• Re: Why can't we just "reset" Usenet?

    From Anthk NM@anthk@disroot.org to alt.fan.usenet,alt.culture.usenet,news.groups on Sun Nov 23 09:11:25 2025
    From Newsgroup: alt.fan.usenet

    On 2025-03-02, Salvador Mirzo <smirzo@example.com> wrote:
    Steve Bonine <spb@pobox.com> writes:

    Retro Guy wrote:

    Also, I don't know why someone is posting short quotes, not opinion on the >>> quote, and links to Reddit. I, and I'm guessing some others, are not going >>> to visit Reddit to read the info.

    This is an example of the opinion that re-posts of material from other
    sources (mailing lists, newsletters, social media) will revive a
    newsgroup. If your newsgroup is dying, you can revive it by posting
    material from other sources. You have to admit that the article that
    you are disparaging has resulted in a flurry of activity in the target
    newsgroups.

    I am not personally a fan of this technique. My impression is that
    you end up with low-quality traffic that does not result in any
    followups in the newsgroup, to the point where the group becomes an
    echo of material available elsewhere. Is there value in consolidating
    information from several sources into one place? Perhaps, but I
    prefer to go to the source and not be dependent on someone else to
    choose what I read.

    I have no strong opinion on this, but on first glance it doesn't seem
    too bad of an idea to bring to the attention of the group members
    something that occurred outside.

    Ben Collver in comp.misc often posts entire articles and I always print
    them all without even reading a sentence because the Ben Collver filter
    is of the highest quality. The printout comes out perfect because,
    being plain text, there's no surprise to be found on the printout.

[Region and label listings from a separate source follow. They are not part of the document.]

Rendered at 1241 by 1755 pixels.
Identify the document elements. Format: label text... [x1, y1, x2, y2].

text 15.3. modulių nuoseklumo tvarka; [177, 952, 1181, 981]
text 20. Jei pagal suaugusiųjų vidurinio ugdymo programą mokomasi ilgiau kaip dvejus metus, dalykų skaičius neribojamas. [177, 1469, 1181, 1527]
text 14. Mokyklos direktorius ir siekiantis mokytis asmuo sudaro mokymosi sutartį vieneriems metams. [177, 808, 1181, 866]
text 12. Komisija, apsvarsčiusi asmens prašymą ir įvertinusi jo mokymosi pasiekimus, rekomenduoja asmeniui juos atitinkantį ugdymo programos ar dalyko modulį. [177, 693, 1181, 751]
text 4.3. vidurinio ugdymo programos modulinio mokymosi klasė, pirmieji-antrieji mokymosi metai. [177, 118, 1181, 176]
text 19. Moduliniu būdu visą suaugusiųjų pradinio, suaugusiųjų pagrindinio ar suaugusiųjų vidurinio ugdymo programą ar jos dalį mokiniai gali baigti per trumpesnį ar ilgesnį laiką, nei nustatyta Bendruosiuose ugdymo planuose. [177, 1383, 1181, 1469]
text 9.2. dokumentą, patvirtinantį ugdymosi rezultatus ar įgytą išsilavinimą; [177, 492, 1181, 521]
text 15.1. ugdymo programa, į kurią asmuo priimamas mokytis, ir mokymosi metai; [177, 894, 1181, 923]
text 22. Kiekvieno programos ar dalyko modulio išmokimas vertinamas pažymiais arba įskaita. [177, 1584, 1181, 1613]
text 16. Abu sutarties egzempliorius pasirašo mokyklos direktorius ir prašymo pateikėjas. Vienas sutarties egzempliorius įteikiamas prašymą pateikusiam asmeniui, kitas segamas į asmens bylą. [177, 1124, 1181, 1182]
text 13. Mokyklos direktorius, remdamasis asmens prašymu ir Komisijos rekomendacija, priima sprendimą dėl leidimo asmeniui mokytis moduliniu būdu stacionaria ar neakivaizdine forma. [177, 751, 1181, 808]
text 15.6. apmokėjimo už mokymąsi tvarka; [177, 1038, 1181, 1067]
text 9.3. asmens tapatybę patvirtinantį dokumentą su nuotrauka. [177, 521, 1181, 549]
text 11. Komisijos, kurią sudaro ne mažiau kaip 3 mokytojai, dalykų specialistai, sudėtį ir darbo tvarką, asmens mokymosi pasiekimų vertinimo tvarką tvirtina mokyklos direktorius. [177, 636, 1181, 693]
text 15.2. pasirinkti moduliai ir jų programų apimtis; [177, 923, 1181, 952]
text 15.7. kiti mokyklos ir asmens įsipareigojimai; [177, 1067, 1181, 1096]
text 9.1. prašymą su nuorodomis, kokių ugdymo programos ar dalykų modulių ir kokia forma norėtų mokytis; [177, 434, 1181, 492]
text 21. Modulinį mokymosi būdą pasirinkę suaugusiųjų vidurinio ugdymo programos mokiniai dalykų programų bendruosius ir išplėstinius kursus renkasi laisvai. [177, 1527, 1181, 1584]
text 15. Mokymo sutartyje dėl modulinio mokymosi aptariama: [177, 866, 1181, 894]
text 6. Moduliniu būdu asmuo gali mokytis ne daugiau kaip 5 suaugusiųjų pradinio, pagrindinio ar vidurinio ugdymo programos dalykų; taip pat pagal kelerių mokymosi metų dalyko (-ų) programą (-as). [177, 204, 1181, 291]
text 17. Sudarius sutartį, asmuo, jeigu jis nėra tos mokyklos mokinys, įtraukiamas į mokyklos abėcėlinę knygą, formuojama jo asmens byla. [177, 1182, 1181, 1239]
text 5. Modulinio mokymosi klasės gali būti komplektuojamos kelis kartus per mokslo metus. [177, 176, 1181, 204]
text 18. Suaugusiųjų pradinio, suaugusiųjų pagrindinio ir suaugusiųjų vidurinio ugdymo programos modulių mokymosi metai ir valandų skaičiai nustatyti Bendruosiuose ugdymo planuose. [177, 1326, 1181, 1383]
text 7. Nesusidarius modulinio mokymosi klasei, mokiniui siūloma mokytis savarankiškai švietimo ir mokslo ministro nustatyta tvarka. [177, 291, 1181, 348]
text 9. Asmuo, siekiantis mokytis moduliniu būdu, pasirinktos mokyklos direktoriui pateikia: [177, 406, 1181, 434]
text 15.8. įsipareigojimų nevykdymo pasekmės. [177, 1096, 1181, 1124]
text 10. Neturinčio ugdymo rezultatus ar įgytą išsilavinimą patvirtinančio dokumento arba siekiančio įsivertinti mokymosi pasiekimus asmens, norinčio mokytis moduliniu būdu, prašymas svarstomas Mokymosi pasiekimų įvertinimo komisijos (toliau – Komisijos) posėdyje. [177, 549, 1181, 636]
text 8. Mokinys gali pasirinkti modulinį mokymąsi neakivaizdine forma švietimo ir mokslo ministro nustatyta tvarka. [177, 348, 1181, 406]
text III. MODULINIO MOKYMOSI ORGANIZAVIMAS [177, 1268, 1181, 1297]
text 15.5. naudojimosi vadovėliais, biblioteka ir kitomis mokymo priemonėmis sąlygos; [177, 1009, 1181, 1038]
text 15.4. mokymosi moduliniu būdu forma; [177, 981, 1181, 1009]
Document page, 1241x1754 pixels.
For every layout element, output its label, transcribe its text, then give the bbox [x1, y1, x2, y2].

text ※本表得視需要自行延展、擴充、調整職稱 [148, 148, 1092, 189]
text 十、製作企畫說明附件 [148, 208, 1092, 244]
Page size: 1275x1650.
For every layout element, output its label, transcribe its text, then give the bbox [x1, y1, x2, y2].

    Without ever getting an explanation from Ben Collver, I've been assuming
    that what he posts is what he reads and I consider that a great service.
    I myself often look at Hacker News, for example, and fetch interesting articles I find there; then, using a print-friendly Firefox extension to clean up the messy HTML, I print them out to read them offline. I often don't repost anything here because it's a bit of work to clean up the
    web articles. So if we post the entire article, it's a service we're
    making to the community. (I'm aware the OP wrote ``short quotes'' and I think that's well observed---to be useful, I think the entire article
    should be well-formatted here.)

    In summary, if you post an article, I assume that you read it and you
    enjoyed it, so there's always an implicit comment. There is a service
    in that---it's a filter.

    By the way, I think Hacker News is almost great---the problem is all on
    ther the /web/ interface. There's nothing wrong with the interface;
    it's just choice of medium that's the problem. I'd prefer to use a
    terminal to search, for example, than to visit the web. I see no point
    in web forums when we have NNTP.

    Perhaps we should be talking about extending NNTP clients to be more
    powerful and extending servers, too, but perhaps we shouldn't---perhaps
    we should just extend NNTP servers to be used by a telnet or netcat
    client, which is a lot easier. (Oops---I totally changed the subject.)

    Also, HN has posting limits. With Usenet, unless you poke down the server
    a lot, you can post tons of messages at once without any issues at all.